Die Ergebnisse im Detail

130 der insgesamt 150 Unternehmen im BBFAW erkennen den Schutz von Nutztieren als ein relevantes Geschäftsthema an. 69 % können offizielle, umfassende Richtlinien zu diesem Thema vorweisen. Viele davon beschränken sich jedoch auf einzelne Regionen, Tierarten und/oder Marken.

Richtlinien vor allem zur eingeschränkten Bewegungsfreiheit von Tieren

Die meisten der veröffentlichten Tierschutz-Policies (77 %) beinhalten ein Verbot der eingeschränkten Bewegungsfähigkeit von Tieren – allerdings lückenhaft: »Viele der Verpflichtungen beschränken sich auf die Themen, in denen der Druck von NGOs, Kunden, Regulierungsbehörden und Investoren am größten ist«, heißt es in dem BBFAW-Bericht. Nur 5 % der Richtlinien gelten für alle relevanten Tierarten, Regionen und Produkte.
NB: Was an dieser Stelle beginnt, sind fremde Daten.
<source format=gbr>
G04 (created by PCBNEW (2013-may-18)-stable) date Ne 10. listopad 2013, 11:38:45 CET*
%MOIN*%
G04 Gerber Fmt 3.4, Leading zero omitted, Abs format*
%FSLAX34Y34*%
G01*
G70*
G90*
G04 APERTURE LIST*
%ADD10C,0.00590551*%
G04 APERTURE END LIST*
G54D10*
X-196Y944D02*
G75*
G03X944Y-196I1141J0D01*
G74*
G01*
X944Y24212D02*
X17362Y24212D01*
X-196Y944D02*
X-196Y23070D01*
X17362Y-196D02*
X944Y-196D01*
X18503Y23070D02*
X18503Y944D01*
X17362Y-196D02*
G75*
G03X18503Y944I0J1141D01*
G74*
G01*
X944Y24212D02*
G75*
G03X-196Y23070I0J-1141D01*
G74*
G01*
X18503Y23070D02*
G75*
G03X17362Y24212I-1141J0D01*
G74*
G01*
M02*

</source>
Neben der eingeschränkten Bewegungsfreiheit beleuchtet der BBFAW noch eine Reihe weiterer Tierschutz-Themen. Diesen schenken die Unternehmen in ihren Richtlinien jedoch weit weniger Beachtung. Beispielsweise thematisieren nur 55 % der Richtlinien die Reduktion prophylaktisch eingesetzter Antibiotika. Der Verzicht auf routinemäßige Amputationen und das Betäuben der Tiere vor der Schlachtung finden in nur 41 % der Papiere Beachtung. Lediglich 24 % gehen darauf ein, die Dauer von Lebendtransporten auf acht Stunden oder weniger zu begrenzen.

Fortschritte in diversen Bereichen

Etwa die Hälfte aller im BBFAW vertretenen Unternehmen hat den Tierschutz mittlerweile in seine Managementprozesse eingebunden. So haben beispielsweise 71 % aller Unternehmen tierschutzrelevante Ziele und Vorgaben formuliert und 44 % Tierschutzthemen in ihre Lieferantenverträge aufgenommen. 57 % beschreiben, wie sie den Umgang ihrer Zulieferer mit diesen Vorgaben überwachen.
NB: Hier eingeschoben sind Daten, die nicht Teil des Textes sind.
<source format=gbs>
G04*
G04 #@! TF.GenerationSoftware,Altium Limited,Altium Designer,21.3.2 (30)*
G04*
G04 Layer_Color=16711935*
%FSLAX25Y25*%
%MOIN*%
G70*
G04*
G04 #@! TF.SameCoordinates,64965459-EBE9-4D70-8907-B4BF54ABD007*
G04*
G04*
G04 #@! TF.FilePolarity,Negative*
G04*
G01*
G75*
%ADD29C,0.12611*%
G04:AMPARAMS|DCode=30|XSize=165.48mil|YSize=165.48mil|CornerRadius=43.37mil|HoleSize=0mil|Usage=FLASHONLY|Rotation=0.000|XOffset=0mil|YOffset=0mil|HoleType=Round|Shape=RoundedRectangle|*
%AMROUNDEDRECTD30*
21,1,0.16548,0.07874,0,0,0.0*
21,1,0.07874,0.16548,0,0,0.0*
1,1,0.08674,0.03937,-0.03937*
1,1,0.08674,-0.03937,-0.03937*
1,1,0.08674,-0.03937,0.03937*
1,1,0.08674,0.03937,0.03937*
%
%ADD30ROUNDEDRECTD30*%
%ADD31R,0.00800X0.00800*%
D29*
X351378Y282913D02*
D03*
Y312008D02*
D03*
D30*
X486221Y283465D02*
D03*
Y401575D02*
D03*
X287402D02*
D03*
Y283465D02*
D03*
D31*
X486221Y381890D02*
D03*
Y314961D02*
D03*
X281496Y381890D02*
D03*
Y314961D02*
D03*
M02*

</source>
Forschung und Entwicklung sind laut dem BBFAW »wichtige Bausteine für den Fortschritt im Tierschutz«. Als ein Beispiel für die 46 Unternehmen, die Forschungsvorhaben vorantreiben, nennt der Bericht die Rewe Gruppe: Sie investiert in Projekte, die sich mit alternativen Haltungsmethoden beschäftigen, um z. B. das Schwanzbeißen bei Schweinen zu reduzieren oder das Schnabelkürzen bei Legehennen zu beenden.
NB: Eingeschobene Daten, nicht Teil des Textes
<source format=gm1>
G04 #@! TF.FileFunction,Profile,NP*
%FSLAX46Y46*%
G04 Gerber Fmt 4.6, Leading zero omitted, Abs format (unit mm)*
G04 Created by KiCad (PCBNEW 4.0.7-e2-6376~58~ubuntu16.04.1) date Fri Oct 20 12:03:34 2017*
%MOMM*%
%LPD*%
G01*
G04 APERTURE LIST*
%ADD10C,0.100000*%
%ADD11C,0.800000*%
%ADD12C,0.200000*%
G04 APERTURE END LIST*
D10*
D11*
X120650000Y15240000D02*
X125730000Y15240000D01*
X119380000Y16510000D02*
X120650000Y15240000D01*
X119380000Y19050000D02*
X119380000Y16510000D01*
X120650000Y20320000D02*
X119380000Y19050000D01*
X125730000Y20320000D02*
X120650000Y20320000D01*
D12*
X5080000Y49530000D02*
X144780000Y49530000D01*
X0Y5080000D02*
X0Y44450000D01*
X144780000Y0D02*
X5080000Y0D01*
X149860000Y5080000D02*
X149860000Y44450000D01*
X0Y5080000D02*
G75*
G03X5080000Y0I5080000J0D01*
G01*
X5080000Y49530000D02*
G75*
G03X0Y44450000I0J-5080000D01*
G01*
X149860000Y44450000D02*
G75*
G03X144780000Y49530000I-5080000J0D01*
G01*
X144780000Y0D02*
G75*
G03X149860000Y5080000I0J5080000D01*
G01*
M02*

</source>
Implementierung und Kontrolle der Richtlinien

Immer mehr Unternehmen berichten öffentlich darüber, wie erfolgreich sie ihre Richtlinien umsetzen. 62 % veröffentlichen inzwischen zumindest einige konkrete Leistungsdaten. Rechnet man die Unternehmen heraus, die 2018 erstmals am Benchmarking teilgenommen haben, sind es sogar 72 %. Der BBFAW zählt zu diesen Daten beispielsweise genaue Angaben zum Anteil der Tiere, die nicht in ihrer Bewegungsfreiheit eingeschränkt werden. 51 % der Unternehmen informieren darüber (2014 taten das nur 18 %). Die anderen Tierschutzthemen fallen stark dahinter zurück. Grundsätzlich gibt es im Hinblick auf die tatsächliche Performance der Unternehmen noch viel Luft nach oben, wie die folgenden Ergebnisse zeigen:
  • Nur neun Unternehmen erklären, dass alle Legehennen in ihrer Lieferkette nicht in ihrer Bewegungsfreiheit eingeschränkt werden.
  • 39 Unternehmen informieren über die Haltung der Schweine in ihrer Lieferkette. Nur drei von ihnen geben an, dass 100 % dieser Schweine nicht in Kastenständen leben müssen.
  • 17 Unternehmen gehen in ihren Berichten auf die Anzahl der Masthühner ein, die in Ställen mit einer Besatzdichte von 30 kg/m 2 oder weniger gehalten werden. Nur vier von ihnen geben an, dass dies auf alle Masthühner in ihrer Lieferkette zutrifft.

Fazit: Der BBFAW stößt Verbesserungen an

Der Schutz von Nutztieren ist längst kein Nischenthema mehr. Immer mehr Unternehmen, Investoren und Stakeholder konzentrieren sich auf die Tierhaltung sowie die damit verbundenen Probleme und Risiken . Um die Unternehmen anhand ihrer Leistung und Wirkung miteinander vergleichen zu können, sind Veröffentlichungen wie der BBFAW sehr wichtig.


Der diesjährige BBFAW zeigt, dass sich Unternehmen ihrer Verantwortung immer bewusster werden. Trotzdem wird deutlich, dass es noch viel zutun gibt. Das zeigen leider insbesondere auch die deutschen Unternehmen Edeka und Müller.